§ **EXERCISE**:
Omit the pictures and copy the entries exactly.

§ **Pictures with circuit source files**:
Content starts

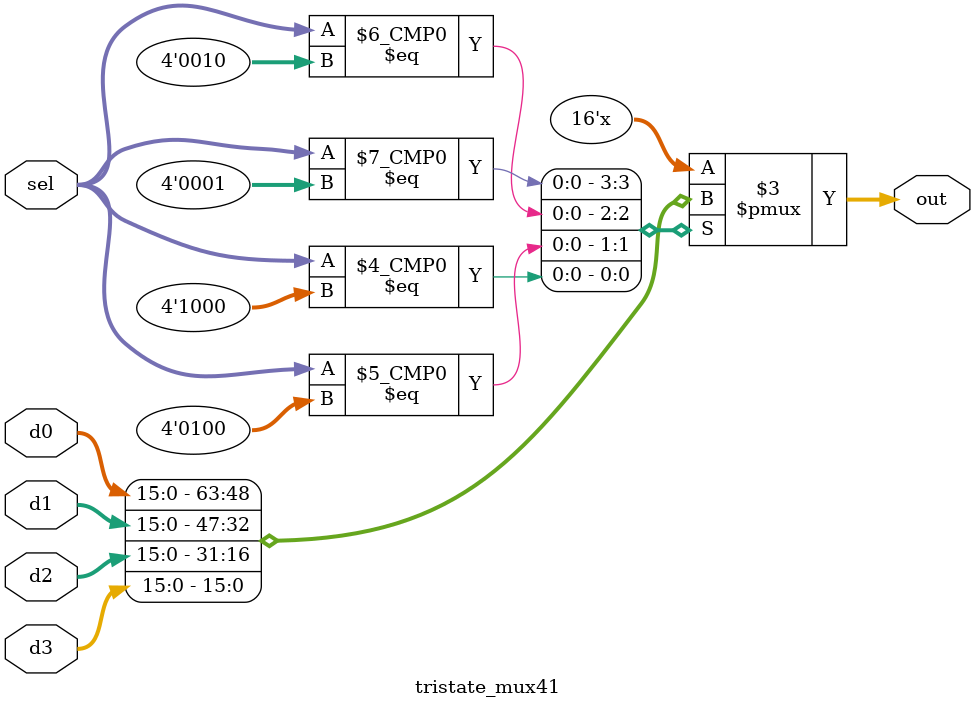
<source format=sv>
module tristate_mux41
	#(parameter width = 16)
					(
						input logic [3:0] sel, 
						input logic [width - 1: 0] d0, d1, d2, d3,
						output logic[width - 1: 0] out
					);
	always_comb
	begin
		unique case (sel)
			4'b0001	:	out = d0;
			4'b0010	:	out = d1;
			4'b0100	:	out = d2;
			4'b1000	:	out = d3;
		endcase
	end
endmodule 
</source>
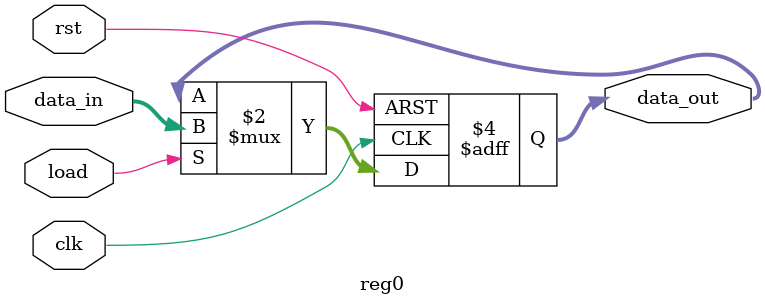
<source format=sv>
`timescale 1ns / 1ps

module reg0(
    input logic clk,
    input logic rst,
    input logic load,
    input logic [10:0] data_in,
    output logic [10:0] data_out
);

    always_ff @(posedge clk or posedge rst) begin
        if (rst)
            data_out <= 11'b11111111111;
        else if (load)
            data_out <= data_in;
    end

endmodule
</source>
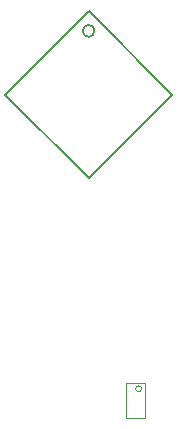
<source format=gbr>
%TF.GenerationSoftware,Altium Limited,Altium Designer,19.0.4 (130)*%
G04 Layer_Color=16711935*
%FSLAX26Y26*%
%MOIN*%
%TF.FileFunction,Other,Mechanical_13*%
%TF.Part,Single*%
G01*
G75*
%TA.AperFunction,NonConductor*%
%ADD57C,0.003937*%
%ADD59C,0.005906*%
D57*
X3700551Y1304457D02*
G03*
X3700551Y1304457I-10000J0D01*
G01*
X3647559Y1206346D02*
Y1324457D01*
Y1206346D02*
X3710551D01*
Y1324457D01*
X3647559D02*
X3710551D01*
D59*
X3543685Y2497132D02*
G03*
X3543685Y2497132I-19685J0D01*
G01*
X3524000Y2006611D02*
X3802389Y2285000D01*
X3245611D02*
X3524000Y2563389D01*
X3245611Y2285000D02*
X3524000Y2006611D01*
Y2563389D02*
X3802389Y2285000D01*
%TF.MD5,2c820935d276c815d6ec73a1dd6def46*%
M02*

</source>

Content ends

§ **EXERCISE ANSWER**:
<source format=sv>
module tristate_mux41
	#(parameter width = 16)
					(
						input logic [3:0] sel, 
						input logic [width - 1: 0] d0, d1, d2, d3,
						output logic[width - 1: 0] out
					);
	always_comb
	begin
		unique case (sel)
			4'b0001	:	out = d0;
			4'b0010	:	out = d1;
			4'b0100	:	out = d2;
			4'b1000	:	out = d3;
		endcase
	end
endmodule 
</source>
<source format=sv>
`timescale 1ns / 1ps

module reg0(
    input logic clk,
    input logic rst,
    input logic load,
    input logic [10:0] data_in,
    output logic [10:0] data_out
);

    always_ff @(posedge clk or posedge rst) begin
        if (rst)
            data_out <= 11'b11111111111;
        else if (load)
            data_out <= data_in;
    end

endmodule
</source>
<source format=gbr>
%TF.GenerationSoftware,Altium Limited,Altium Designer,19.0.4 (130)*%
G04 Layer_Color=16711935*
%FSLAX26Y26*%
%MOIN*%
%TF.FileFunction,Other,Mechanical_13*%
%TF.Part,Single*%
G01*
G75*
%TA.AperFunction,NonConductor*%
%ADD57C,0.003937*%
%ADD59C,0.005906*%
D57*
X3700551Y1304457D02*
G03*
X3700551Y1304457I-10000J0D01*
G01*
X3647559Y1206346D02*
Y1324457D01*
Y1206346D02*
X3710551D01*
Y1324457D01*
X3647559D02*
X3710551D01*
D59*
X3543685Y2497132D02*
G03*
X3543685Y2497132I-19685J0D01*
G01*
X3524000Y2006611D02*
X3802389Y2285000D01*
X3245611D02*
X3524000Y2563389D01*
X3245611Y2285000D02*
X3524000Y2006611D01*
Y2563389D02*
X3802389Y2285000D01*
%TF.MD5,2c820935d276c815d6ec73a1dd6def46*%
M02*

</source>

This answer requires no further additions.